Subversively wooing bunches of strong Christians from other churches to your project does not necessarily help the mission of God. If you are going to grow, it can’t be because others are diminished.

4. Do your contextual homework

This may seem a strange principle about selecting a team, but its a good integrity check. Very often people will be excited about the novelty of a new project itself, rather than heart-bursting call to reach a new part of the culture. The most important question of church plant can ask is to whom are we sent? If we want to change the church more than we want to change the world, we’re not yet missional. (Frost)

 If the purpose of your new church is honestly missional, to reach an unreached part of the culture, you need to research that community very closely, and present that context clearly to potential team members.

The hard work of contextual research demonstrates to the potential team members that the church will not be about them. It’s also not about the novelty of a new church. It also helps you keep in check the call, so you are not tempted to woo that person by listing the benefits of the church in relation to their preferences. You need to show you are focused on the mission field, not on building a church for them. Skipping this work tends to lead to a default targeting of people most likely to come quickly, which is other Christians looking for new exciting novelty.

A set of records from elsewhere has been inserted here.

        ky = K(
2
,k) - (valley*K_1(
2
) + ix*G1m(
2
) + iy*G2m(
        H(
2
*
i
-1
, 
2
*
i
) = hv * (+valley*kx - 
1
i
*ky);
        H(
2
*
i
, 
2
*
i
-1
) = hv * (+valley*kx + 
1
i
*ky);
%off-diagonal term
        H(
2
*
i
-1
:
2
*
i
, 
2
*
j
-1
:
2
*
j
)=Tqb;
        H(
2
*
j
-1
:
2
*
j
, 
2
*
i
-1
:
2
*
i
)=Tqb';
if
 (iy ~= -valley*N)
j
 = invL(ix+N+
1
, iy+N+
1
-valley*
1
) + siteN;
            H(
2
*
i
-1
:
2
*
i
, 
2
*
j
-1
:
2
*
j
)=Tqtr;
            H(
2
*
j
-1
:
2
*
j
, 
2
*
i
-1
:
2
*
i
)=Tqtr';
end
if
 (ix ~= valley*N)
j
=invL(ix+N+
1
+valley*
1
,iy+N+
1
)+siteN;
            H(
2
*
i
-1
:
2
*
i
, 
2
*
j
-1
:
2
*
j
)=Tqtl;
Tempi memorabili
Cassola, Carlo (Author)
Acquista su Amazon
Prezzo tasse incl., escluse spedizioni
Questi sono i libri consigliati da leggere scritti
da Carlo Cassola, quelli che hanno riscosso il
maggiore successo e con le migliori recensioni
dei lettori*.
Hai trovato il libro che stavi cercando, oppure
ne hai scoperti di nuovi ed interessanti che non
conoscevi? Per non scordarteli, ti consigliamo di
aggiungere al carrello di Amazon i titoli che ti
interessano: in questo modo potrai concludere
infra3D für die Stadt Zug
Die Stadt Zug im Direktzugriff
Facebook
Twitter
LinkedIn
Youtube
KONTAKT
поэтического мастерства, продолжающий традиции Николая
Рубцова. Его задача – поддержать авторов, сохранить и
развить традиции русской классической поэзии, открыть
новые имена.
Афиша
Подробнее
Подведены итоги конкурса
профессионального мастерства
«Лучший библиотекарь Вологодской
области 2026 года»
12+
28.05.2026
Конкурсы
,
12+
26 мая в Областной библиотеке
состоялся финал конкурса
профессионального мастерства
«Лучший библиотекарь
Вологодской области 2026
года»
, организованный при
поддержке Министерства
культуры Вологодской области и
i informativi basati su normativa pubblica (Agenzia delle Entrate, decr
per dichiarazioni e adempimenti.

Before I approached a single person about CitySoul, I spent 3 months full-time researching the Adelaide CBD. I met with most of the churches. I researched university ministries. I pulled together demographic information, and then wrote a 50 page report on the missional needs in the city, complimenting the ministry already being done there. I drafted some key elements, and a synthesis of this was presented to each potential team member. I then asked them to go away and pray whether God was calling them to reach these people.

5. Don’t dog-whistle Christians when speaking at events

When our life is consumed with the passion and vision of a new church plant, it bleeds into every part of our life, and conversations. It’s such an exciting new endeavour, and requires such commitment, that we can become consumed by it. It feels like the most important thing going on. So much so that it can spills into our presentations of the gospel.
The subtle temptation is that we begin to define the innovative importance of what we are doing against the traditional faithfulness of what is going on around us when we speak. This is especially tempting because we know people love to hear about new and exciting unique projects that seemingly have the potential to change the world.
However, especially when speaking with young adults, this can carry the subtle implication, perhaps even just an inflection, that maybe at some stage they should come down and check out what we’re doing? For young adults, primed to explore beyond the familiar, this is a bit like subtle marketing: wooing through the promise of excitement, rather than calling to radical discipleship and faithfulness to God and our community.
Finally…
 The cost of innovation in a tough missional contexts means that many plants struggle or don’t last, whilst others flourish. If we are serious about building a gospel-centred, healthy community reaching our culture in the long term, we do well to start with a pure and ethical foundation.